• **Exercise instructions**
Pick up the ranked list of Buffalo's 2014 arts highlights after its final sentence and continue it.

• **Selected text**
5. Cultural groups collect clout
When it comes to convincing politicians and foundations to cough up money for cultural groups, it helps to have ammunition. Some heavy artillery came in the form of a new study released in October by the Arts Services Initiative showing that the arts generate 2,900 full-time jobs, $87.4 million in labor income and $4.3 million in local and state tax revenues. That came in handy when, in early December, the Erie County Legislature passed a budget that included a small but significant bump in funding for more than 60 cultural groups large and small.
6. Collaboration reigns on classical music scene
In the classical music scene, News Classical Music Critic Mary Kunz Goldman said, the trend of the year was collaboration. The Buffalo Philharmonic Orchestra collaborated with Irish Classical Theatre and LehrerDance for “Le Bourgeois Gentilhomme,” the play by Moliere with music by Richard Strauss. Dale Chihuly’s glass works lent glamour to the BPO’s production of Bartok’s opera “Bluebeard Castle.” Those were two of the most talked-about events of the year. LehrerDance also collaborated with Buffalo Opera Unlimited for two jazz operas in June.
Also much talked about was the BPO’s opening gala, featuring soprano Renee Fleming, often named as the world’s most celebrated opera singer. To have her at our gala, so soon after her appearance in January 2014 singing the national anthem at the Super Bowl, was a coup.
7. First Niagara Center draws big names
2014 was a good year to be a pop music fan in downtown Buffalo. In an unusually short timespan, First Niagara Center drew some of the most popular touring acts in the country. It all started in January with a well-received performance from Jay-Z, followed by “reigning queen of pop kitsch” Cher in April. What followed was a 10-day period of pure bliss for pop culture addicts, with performances in rapid succession by Bruno Mars, Justin Timberlake and Lady Gaga.
8. Public fervor for public art
Buffalo’s newfound obsession with public art reached a fever pitch this summer, when “Shark Girl”, the strange and inexplicably entrancing sculpture by Casey Riordan Millard, drew ecstatic, iPhone-wielding crowds to Canalside. Its unveiling, seemingly attended by every politician within a 100-mile radius and accompanied by a pair of fake Twitter accounts, marked the de facto launch of a collaboration among the Albright-Knox Art Gallery, Erie County and the City of Buffalo that will bring many more public art projects large and small to a region long starved for them. “Shark Girl” was preceded by a temporary tape-art installation at the Central Library and followed by a community painting project at Hilbert College in Hamburg and the installation of Matthew Hoffman’s “You Are Beautiful” billboards throughout the region.

• **Input data**
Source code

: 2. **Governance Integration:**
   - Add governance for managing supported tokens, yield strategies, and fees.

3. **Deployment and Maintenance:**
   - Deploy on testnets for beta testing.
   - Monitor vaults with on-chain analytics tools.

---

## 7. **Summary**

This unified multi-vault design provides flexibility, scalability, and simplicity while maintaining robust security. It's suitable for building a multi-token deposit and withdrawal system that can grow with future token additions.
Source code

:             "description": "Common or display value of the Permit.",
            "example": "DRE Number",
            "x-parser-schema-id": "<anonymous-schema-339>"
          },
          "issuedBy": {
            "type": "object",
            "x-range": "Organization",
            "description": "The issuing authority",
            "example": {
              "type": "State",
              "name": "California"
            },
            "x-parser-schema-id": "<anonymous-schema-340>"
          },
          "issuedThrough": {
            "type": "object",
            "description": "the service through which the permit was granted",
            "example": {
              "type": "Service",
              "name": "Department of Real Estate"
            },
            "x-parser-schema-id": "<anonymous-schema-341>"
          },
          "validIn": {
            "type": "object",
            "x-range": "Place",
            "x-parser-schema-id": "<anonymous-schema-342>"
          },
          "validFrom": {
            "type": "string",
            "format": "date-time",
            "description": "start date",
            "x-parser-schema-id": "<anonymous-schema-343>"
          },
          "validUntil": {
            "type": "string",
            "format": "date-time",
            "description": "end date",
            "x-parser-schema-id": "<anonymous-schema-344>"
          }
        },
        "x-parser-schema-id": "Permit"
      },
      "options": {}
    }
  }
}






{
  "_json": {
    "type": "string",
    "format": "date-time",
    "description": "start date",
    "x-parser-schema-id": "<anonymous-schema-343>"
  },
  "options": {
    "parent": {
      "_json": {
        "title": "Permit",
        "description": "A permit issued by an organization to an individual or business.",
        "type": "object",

• **The answer**
9. An emerging entertainment district
As the popularity of Buffalo’s waterfront continues its apparently inexorable rise, a new entertainment district is coming into its own in a part of downtown that once went to bed promptly at 5 p.m. Even when the Sabres aren’t playing and the circus isn’t in town, fun-seekers can find plenty to do at a host of new spots: Drinks at the Handlebar on Swan Street, house-made sausages at Ballyhoo in the former Malamute building, music in Buffalo Ironworks in the Cobblestone District, comedy around the corner at Helium, and any number of cultural activities – from ice skating in winter to live theater and music in the summer – at nearby Canalside. What a difference five years makes.
10. Comedy (almost) every night of the week
This was the year that the talent and enthusiasm of Buffalo’s large and diverse stand-up comedy scene was matched by the establishment of new performance spaces, new opportunities for up-and-comers and, perhaps most importantly, new audiences. Since Helium opened in the Cobblestone District in 2012, audiences’ appetites for comedy have grown steadily along with their standards. The upshot? An across-the-board increase in the quality and quantity of comedy in Western New York.